**EXTRACT TO READ:**
# # # #
# 721 EPG Fixed.......



## rolou21 (Apr 4, 2002)

Just checked as of 1140 PM Eastern....I am receiving guide data
up to March 10...6 PM.

Looks like they fixed this all day problem..


----------



## jcrash (Jul 22, 2002)

weird, no guide here.


----------



## Filip1 (Sep 3, 2002)

Fixed? Not mine. No guide here at 1:15am eastern.


----------



## hojni (Feb 6, 2003)

As of 12:30am CST - Still no Guide here. Turned off the 721 for the night to see what happens for morning.


----------



## UpOnTheMountain (Mar 24, 2002)

No guide here.


----------



## JohnH (Apr 22, 2002)

No Guide here either.

At least the DISH Player has a full 7 days. even if it has no room to record new shows.


----------



## motjes2 (May 9, 2002)

No guide here and very, very, very, slow...


----------



## Bill R (Dec 20, 2002)

I just spoke to someone at DISH and as of 11 AM (EST) the 721 guide problem has NOT been repaired. They are still working on the problem and have no time frame as to when that they expect to have the problem fixed.


----------



## UpOnTheMountain (Mar 24, 2002)
# # # #
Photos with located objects
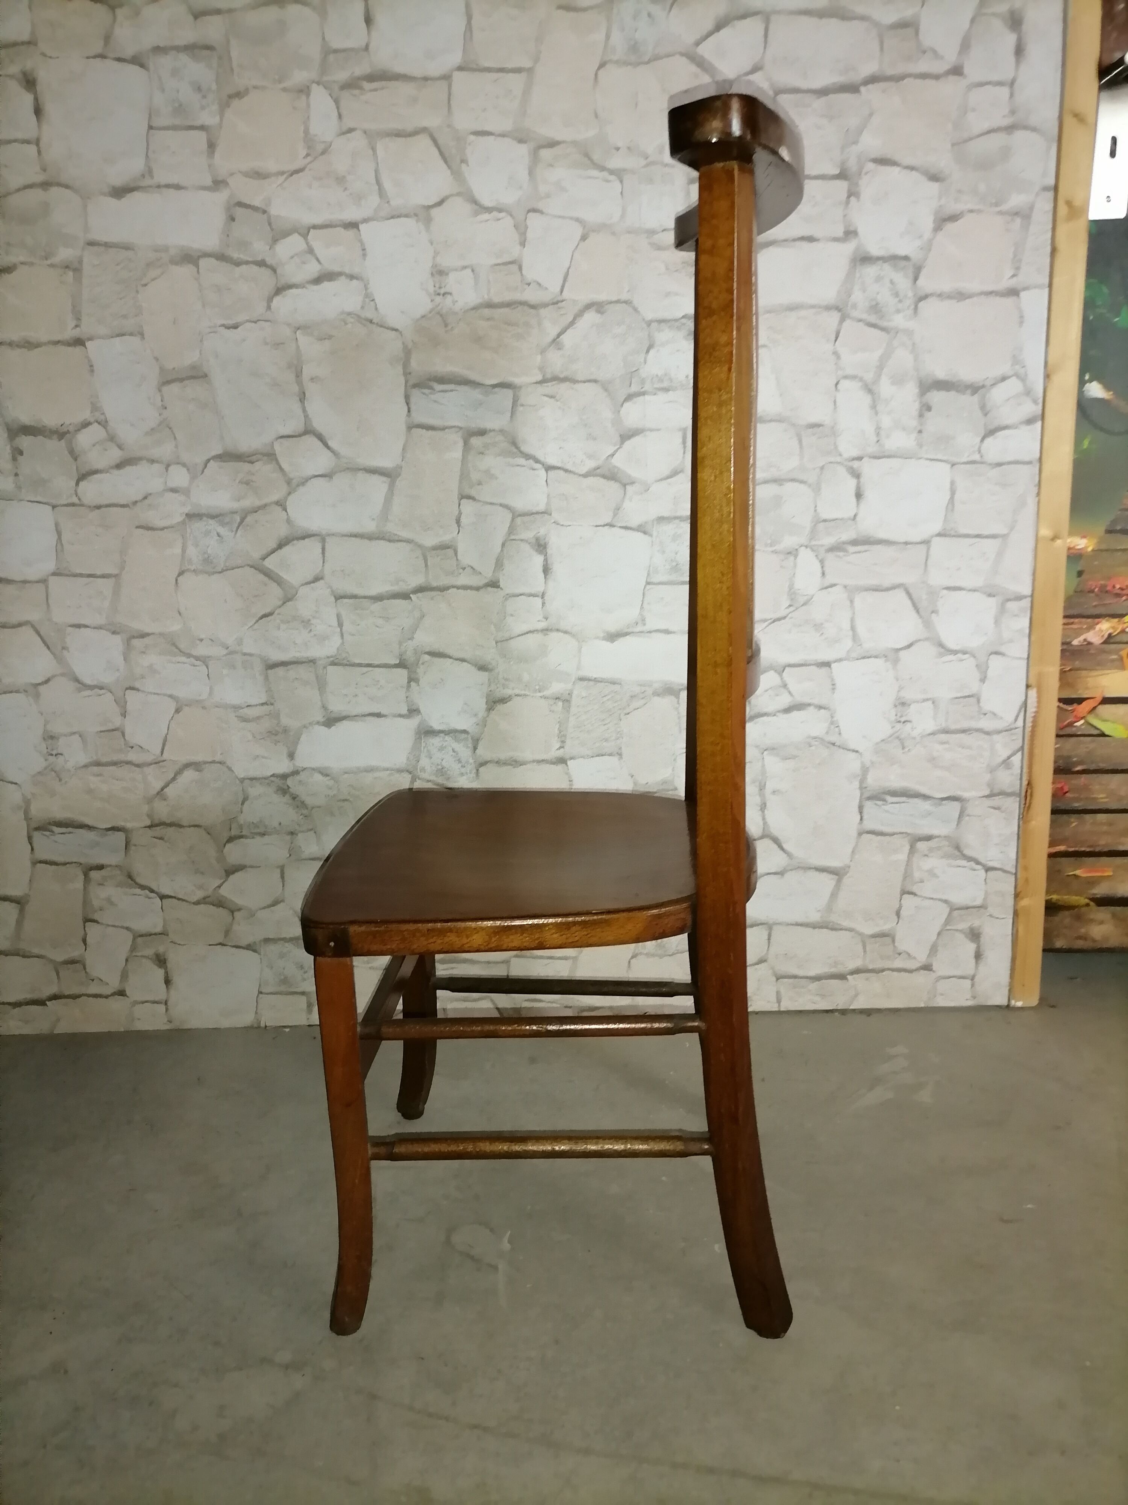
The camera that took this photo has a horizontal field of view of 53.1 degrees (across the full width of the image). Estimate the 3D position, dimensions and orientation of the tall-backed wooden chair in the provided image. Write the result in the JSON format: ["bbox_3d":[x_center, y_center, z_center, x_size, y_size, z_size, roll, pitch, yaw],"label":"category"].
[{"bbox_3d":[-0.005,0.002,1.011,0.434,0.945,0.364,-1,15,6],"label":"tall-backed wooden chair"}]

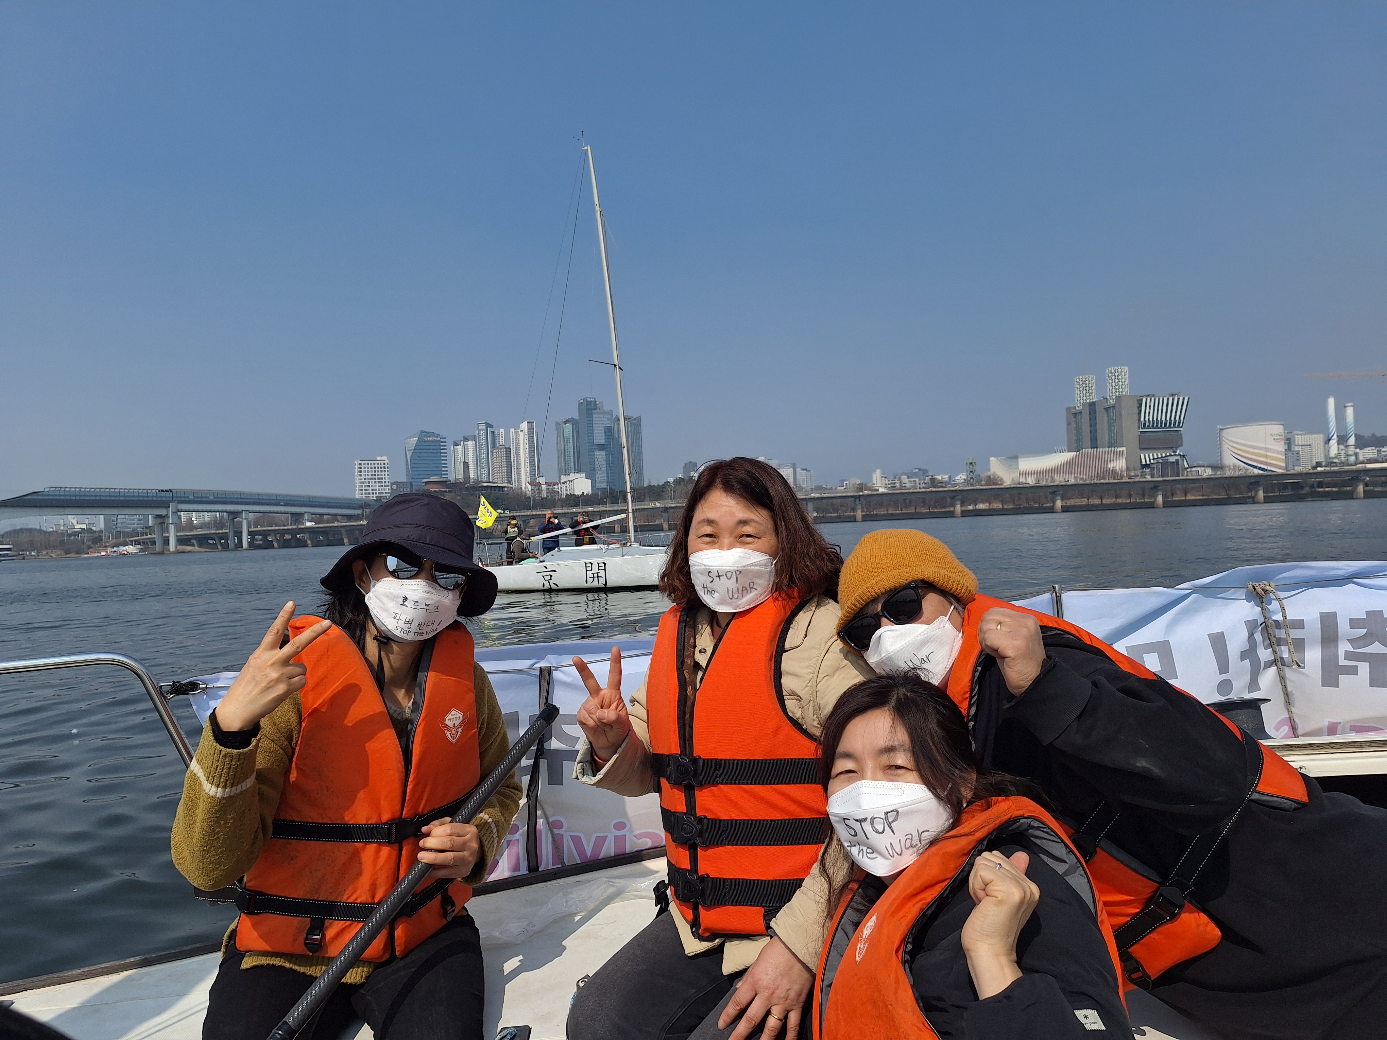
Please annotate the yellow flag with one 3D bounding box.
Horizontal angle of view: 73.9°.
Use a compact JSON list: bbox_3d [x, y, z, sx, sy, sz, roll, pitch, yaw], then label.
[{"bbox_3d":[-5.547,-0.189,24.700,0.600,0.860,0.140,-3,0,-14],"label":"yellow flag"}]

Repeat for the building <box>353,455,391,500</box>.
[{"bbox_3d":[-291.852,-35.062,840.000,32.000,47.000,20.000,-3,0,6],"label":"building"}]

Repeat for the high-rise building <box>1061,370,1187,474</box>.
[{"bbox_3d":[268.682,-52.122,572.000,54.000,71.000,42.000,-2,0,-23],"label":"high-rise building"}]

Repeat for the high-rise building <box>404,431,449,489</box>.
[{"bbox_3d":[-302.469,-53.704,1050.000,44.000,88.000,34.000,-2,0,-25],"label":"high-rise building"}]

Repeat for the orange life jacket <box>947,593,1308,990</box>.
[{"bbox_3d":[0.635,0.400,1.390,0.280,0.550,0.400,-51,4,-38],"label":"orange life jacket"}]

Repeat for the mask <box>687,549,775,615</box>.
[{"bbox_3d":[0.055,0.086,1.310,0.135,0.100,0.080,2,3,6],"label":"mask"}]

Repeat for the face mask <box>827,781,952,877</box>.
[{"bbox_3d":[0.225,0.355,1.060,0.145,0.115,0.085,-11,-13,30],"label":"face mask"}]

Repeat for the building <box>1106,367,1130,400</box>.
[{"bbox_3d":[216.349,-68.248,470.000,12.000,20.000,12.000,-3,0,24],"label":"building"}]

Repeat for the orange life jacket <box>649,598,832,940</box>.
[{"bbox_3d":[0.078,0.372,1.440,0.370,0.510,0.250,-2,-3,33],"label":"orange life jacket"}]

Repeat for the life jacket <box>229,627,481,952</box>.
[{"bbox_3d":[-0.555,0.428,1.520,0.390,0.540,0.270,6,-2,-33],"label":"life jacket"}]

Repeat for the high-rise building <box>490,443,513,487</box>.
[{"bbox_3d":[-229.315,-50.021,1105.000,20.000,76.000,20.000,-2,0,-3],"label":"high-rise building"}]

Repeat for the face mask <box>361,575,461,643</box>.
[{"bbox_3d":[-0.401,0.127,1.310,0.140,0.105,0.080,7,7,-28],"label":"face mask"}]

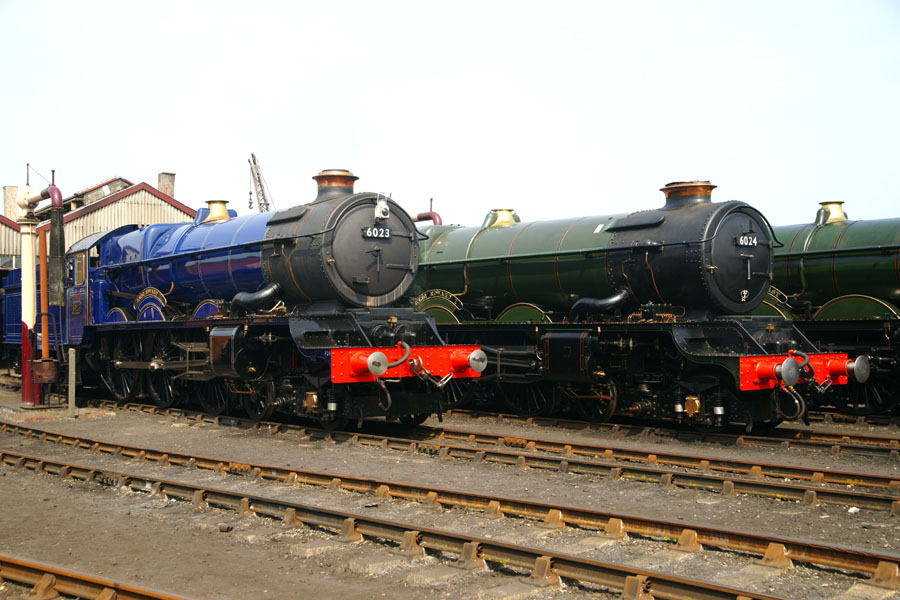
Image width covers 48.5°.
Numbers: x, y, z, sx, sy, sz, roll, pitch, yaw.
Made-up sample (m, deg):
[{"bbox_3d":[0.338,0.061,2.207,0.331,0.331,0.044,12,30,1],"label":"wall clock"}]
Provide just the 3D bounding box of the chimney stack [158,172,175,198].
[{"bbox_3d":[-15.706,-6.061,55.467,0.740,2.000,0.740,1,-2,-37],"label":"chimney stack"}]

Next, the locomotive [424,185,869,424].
# # # #
**LIST OF TASKS:**
[1] According to Bill R in the forum thread, as of what time had the 721 guide problem still not been repaired?
[2] List every line of the listing that contains the word "yellow".
The forum thread and the listing have nothing to do with each other.

**LIST OF ANSWERS:**
[1] As of 11 AM (EST).

[2]
Please annotate the yellow flag with one 3D bounding box.
[{"bbox_3d":[-5.547,-0.189,24.700,0.600,0.860,0.140,-3,0,-14],"label":"yellow flag"}]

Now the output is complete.